Land Acquisition, Rehabilitation and Resettlement (Amendment) Ordinance, 2014, which seeks to amend the RFCTLARR Act received President’s assent on December 31, 2014.
• The ordinance has amended Section 10(A) of the Act to expand the list of projects that would not require Social Impact Assessment (SIA) and prior consent of affected families. These include projects for defence and defence production, rural infrastructure including rural electrification, affordable housing and housing for the poor, industrial corridors as well as infrastructure and social infrastructure projects including public private partnership projects wherein the ownership continues to vest with the government.

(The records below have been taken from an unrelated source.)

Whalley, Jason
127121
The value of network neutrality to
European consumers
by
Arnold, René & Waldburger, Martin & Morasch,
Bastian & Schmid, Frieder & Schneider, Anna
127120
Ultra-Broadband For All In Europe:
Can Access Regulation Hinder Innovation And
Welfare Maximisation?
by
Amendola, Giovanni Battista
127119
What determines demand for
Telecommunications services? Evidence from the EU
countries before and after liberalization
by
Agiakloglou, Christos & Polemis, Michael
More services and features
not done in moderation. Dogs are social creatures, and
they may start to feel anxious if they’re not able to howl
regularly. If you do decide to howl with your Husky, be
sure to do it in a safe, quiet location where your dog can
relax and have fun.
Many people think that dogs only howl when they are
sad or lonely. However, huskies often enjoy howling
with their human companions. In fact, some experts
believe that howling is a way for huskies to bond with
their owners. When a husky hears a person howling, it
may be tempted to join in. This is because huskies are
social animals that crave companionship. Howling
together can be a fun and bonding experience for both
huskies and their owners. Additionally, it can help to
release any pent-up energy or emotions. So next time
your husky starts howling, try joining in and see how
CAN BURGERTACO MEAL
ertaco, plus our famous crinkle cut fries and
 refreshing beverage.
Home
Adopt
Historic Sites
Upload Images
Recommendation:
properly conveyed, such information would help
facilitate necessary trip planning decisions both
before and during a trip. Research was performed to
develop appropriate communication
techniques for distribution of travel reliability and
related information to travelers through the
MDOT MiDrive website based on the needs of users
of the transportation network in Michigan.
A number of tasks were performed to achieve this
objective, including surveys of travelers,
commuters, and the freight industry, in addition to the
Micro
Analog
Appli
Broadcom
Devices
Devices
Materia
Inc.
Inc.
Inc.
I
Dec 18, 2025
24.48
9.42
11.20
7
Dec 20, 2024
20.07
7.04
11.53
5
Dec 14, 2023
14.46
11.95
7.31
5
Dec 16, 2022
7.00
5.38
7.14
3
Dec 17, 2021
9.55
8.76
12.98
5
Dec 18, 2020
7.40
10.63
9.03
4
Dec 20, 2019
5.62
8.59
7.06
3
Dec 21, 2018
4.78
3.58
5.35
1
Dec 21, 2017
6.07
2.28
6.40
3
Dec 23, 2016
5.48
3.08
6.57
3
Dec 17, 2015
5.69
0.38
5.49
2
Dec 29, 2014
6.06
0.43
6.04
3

• As per the changes brought in the ordinance, multi-crop irrigated land can also be acquired for these purposes. The earlier Act provided for consent of 70% of land owners whose land is acquired for PPP projects.
• The ordinance also changes the definition of ‘compensation paid’ from an amount deposited in the court - as defined by the Supreme Court - to any amount paid into any account maintained for the purpose.
• It also expands the scope of infrastructure to include private hospitals and educational institutions, which were left out in the original Act. The original Act, while defining infrastructure projects for which land can be acquired, says "excluding private hospitals, private educational institutions and private hotels".
• The ordinance also replaces the term “private company” with “private entity”, which means while earlier acquisitions for private purposes was limited to private companies registered under the Companies Act, it can now be extended to any private entity.
Amendments to the Land Acquisition Act are being criticised on following grounds:
• The land Acquisition Act, 2013 made the land acquisition process consultative and participatory. Further, it made the land-loser a stakeholder in the project. Land acquisition for private companies required consent of 80% of affected families, thereby reducing the scope for misuse of the law for private purpose. Moreover, it made rehabilitation and resettlement (R&R) of the project-affected a legal right. Rather than addressing the real factors holding up the projects, or simplifying the ‘complicated process’, the government has chosen to simply scrap several progressive features of LARR.
• The Ordinance subverts the crucial distinction between public-versus-private purposes. It widens the scope of private purpose acquisitions.
• The Ordinance has scrapped the requirement of Social Impact Assessment (SIA) studies for several categories of projects. This is fatal to the consultative and participative nature of the acquisition process under LARR. The SIA is vital for ensuring that the land acquisition is in social interest — the potential social benefits from the project outweigh the costs to the acquisition-affected people.